Evidence for a role for HRT in dementia has so far been inconclusive, with research suggesting it can have protective and potentially harmful effects.

In January, a study by University of East Anglia researchers suggested that HRT may help prevent Alzheimer’s disease in women who carry the APOE4 gene, which puts them at increased risk.

This suggests that HRT was most effective when given during the perimenopausal period, when symptoms build up months or years before menstruation actually stops.

Alzheimer’s Research UK said larger studies are needed to help understand the relationship between HRT and changes in the brain.
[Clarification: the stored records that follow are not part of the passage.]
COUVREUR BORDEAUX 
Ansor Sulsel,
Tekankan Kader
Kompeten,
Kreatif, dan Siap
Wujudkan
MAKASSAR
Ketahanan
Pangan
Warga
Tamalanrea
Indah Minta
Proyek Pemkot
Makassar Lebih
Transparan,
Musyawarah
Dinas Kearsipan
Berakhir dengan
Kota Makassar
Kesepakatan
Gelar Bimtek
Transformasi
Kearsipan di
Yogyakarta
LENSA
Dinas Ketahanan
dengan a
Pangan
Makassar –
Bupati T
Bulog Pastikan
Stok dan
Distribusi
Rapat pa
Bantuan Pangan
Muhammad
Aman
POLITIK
The charity cited conflicting past research, with some highlighting the potential cognitive benefits of HRT while other studies pointing to an increased risk of memory and thinking problems.

“While this study contributes valuable new data to this topic, we are still unable to indicate a definitive association between hormone therapy and Alzheimer’s disease or dementia,” said lead researcher Dr Sarah Imaricio.

It is important that people are empowered with evidence-based advice that allows them to make informed decisions about their health. But there’s a lot to understand about how menopause and HRT affect dementia risk.

We need to see larger studies and controlled clinical trials to better understand this complex area of ​​research and the conflicting results that have emerged in recent years.

(tags to translate) Daily Mail

Merry C. Vega is a highly respected and accomplished news author. She began her career as a journalist, covering local news for a small-town newspaper. She quickly gained a reputation for her thorough reporting and ability to uncover the truth.